« On ne sait jamais, sourit Yay. Un jour peut-être, je changerai d’avis. Ne t’en fais donc pas pour cela, Gurgeh. En fait, c’est presque un honneur que je te fais.

« En me réservant un statut à part ?

« Hmm, oui. »

Yay but une gorgée.

« Je ne te comprends pas, reprit Gurgeh.

« Parce que je décline ton offre ?

« Parce que tu ne déclines pas celles des autres.

« Je ne les accepte pas systématiquement, tu sais. »

Yay hocha la tête en contemplant son verre d’un air soucieux.

« Alors, pourquoi pas moi ? »

Voilà. Il l’avait dit. Pas trop tôt. La jeune femme fit la moue.

« Parce que, dit-elle en relevant la tête pour le regarder en face, ça a de l’importance pour toi.

« Ah bon ! acquiesça-t-il en se frottant la barbe, les yeux baissés. J’aurais dû feindre l’indifférence, alors. (Il plongea son regard dans celui de Yay.) Enfin, Yay…, reprit-il.

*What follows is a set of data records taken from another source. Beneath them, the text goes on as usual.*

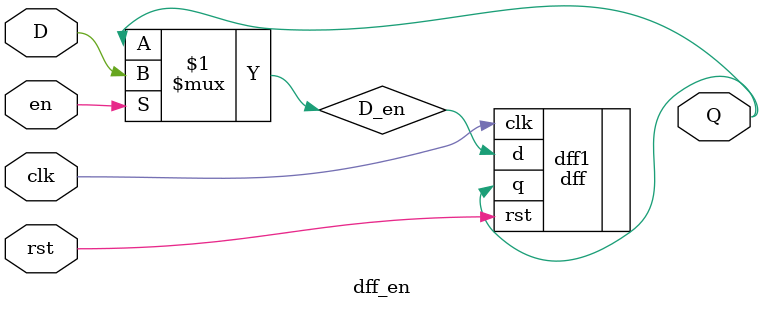
<source format=v>
`default_nettype none
module dff_en (
    output wire Q,
    input wire D,
    input wire en,
    input wire clk, rst
);
    wire D_en;
    assign D_en = en ? D : Q;
    dff dff1(
        .q(Q),
        .d(D_en),
        .clk(clk),
        .rst(rst)
    );
endmodule
`default_nettype wire
</source>
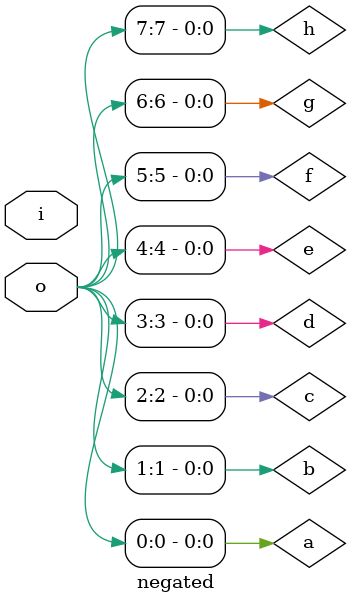
<source format=v>
module negated( //A module to perform a logical NOT on an 8-bit number (i.e. flip the bits; A -> A')
    input [7:0] i, //Input 8-bit number
    input [7:0] o //Output NOT'd 8-bit number
    );
	
	wire a, b, c, d, e, f, g, h; //8 temporary variables, each bit
	bit_not b_0 (.org(i[0]), .neg(a)); //Flip the (MSB) 7th bit
	bit_not b_1 (.org(i[1]), .neg(b)); //Flip the 6th bit
	bit_not b_2 (.org(i[2]), .neg(c)); //Flip the 5th bit
	bit_not b_3 (.org(i[3]), .neg(d)); //Flip the 4th bit
	bit_not b_4 (.org(i[4]), .neg(e)); //Flip the 3rd bit
	bit_not b_5 (.org(i[5]), .neg(f)); //Flip the 2nd bit
	bit_not b_6 (.org(i[6]), .neg(g)); //Flip the 1st bit
	bit_not b_7 (.org(i[7]), .neg(h)); //Flip the (LSB) 0th bit

	assign o = {h,g,f,e,d,c,b,a}; //Arrange the flipped bits (MSB to LSB) and assign as the module output
endmodule

</source>
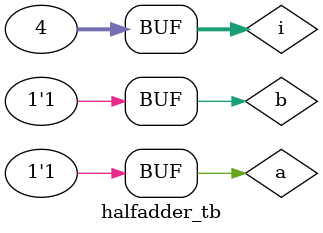
<source format=v>

`timescale 1ns/100ps
`include "halfadder.v"

module halfadder_tb;
  reg a, b;
  wire carry, sum;
  
  halfadder uut (.a(a), .b(b), .carry(carry), .sum(sum));
  initial
    begin 
      //$dumpfile("dump.vcd"); $dumpvars(1, tb_Adder4bit);
      $monitor(" a=%b, b=%b, s=%b, carry =%b",a,b,sum, carry); //USE MONITOR
      //$dumpvars(0,halfadder_tb);
    end

integer i;
  
  initial 
    begin
      //initialize  
      for (i=0; i<4; i=i+1) begin
        {a, b}=i;  //treating a & b as one binary number with MSB=a
       #10;
    end
    end
endmodule




</source>
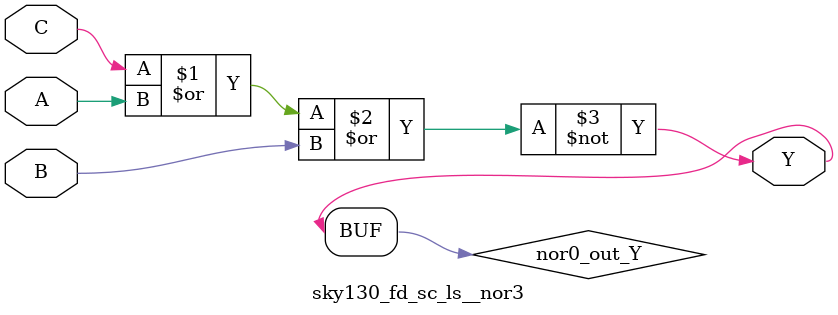
<source format=v>
/*
 * Copyright 2020 The SkyWater PDK Authors
 *
 * Licensed under the Apache License, Version 2.0 (the "License");
 * you may not use this file except in compliance with the License.
 * You may obtain a copy of the License at
 *
 *     https://www.apache.org/licenses/LICENSE-2.0
 *
 * Unless required by applicable law or agreed to in writing, software
 * distributed under the License is distributed on an "AS IS" BASIS,
 * WITHOUT WARRANTIES OR CONDITIONS OF ANY KIND, either express or implied.
 * See the License for the specific language governing permissions and
 * limitations under the License.
 *
 * SPDX-License-Identifier: Apache-2.0
*/


`ifndef SKY130_FD_SC_LS__NOR3_FUNCTIONAL_V
`define SKY130_FD_SC_LS__NOR3_FUNCTIONAL_V

/**
 * nor3: 3-input NOR.
 *
 *       Y = !(A | B | C | !D)
 *
 * Verilog simulation functional model.
 */

`timescale 1ns / 1ps
`default_nettype none

`celldefine
module sky130_fd_sc_ls__nor3 (
    Y,
    A,
    B,
    C
);

    // Module ports
    output Y;
    input  A;
    input  B;
    input  C;

    // Local signals
    wire nor0_out_Y;

    //  Name  Output      Other arguments
    nor nor0 (nor0_out_Y, C, A, B        );
    buf buf0 (Y         , nor0_out_Y     );

endmodule
`endcelldefine

`default_nettype wire
`endif  // SKY130_FD_SC_LS__NOR3_FUNCTIONAL_V

</source>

« J’ai l’impression que tu veux… me prendre comme on prend un pion, un territoire, coupa-t-elle. Être à quelqu’un, être… possédée. (Brusquement, son visage exprima une incompréhension totale.) Il y a chez toi quelque chose de très… Je ne sais pas. De très primitif peut-être, Gurgeh. Tu n’as jamais changé de sexe, n’est-ce pas ? (Il fit non de la tête.) Ni fait l’amour avec un homme ? (Nouveau signe de dénégation.) Je m’en doutais, reprit Yay. Tu es bizarre, Gurgeh, conclut-elle en achevant son verre.

« Parce que je ne suis pas attiré par les autres hommes ?

« Mais bien sûr ! Enfin quoi, tu en es un toi-même ! fit-elle en riant.

« Devrais-je donc me sentir attiré par moi-même ? »

Yay le dévisagea un instant. Un petit sourire furtif naquit sur ses lèvres. Puis elle se mit à rire, et baissa les yeux.

« Eh bien… Pas physiquement, en tout cas. »

Elle lui fit un grand sourire et lui tendit son verre vide. Gurgeh le remplit, et elle retourna se joindre aux autres.